Where an entry below contains an image, skip the image and reproduce the rest exactly.

-- -- --

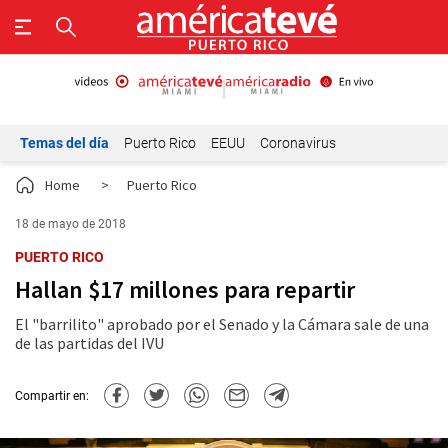
Temas del día
Puerto Rico
EEUU
Coronavirus
Home
>
Puerto Rico
18 de mayo de 2018
PUERTO RICO
Hallan $17 millones para repartir
El "barrilito" aprobado por el Senado y la Cámara sale de una
de las partidas del IVU
Compartir en:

-- -- --

## Expected answer
Temas del día
Puerto Rico
EEUU
Coronavirus
Home
>
Puerto Rico
18 de mayo de 2018
PUERTO RICO
Hallan $17 millones para repartir
El "barrilito" aprobado por el Senado y la Cámara sale de una
de las partidas del IVU
Compartir en:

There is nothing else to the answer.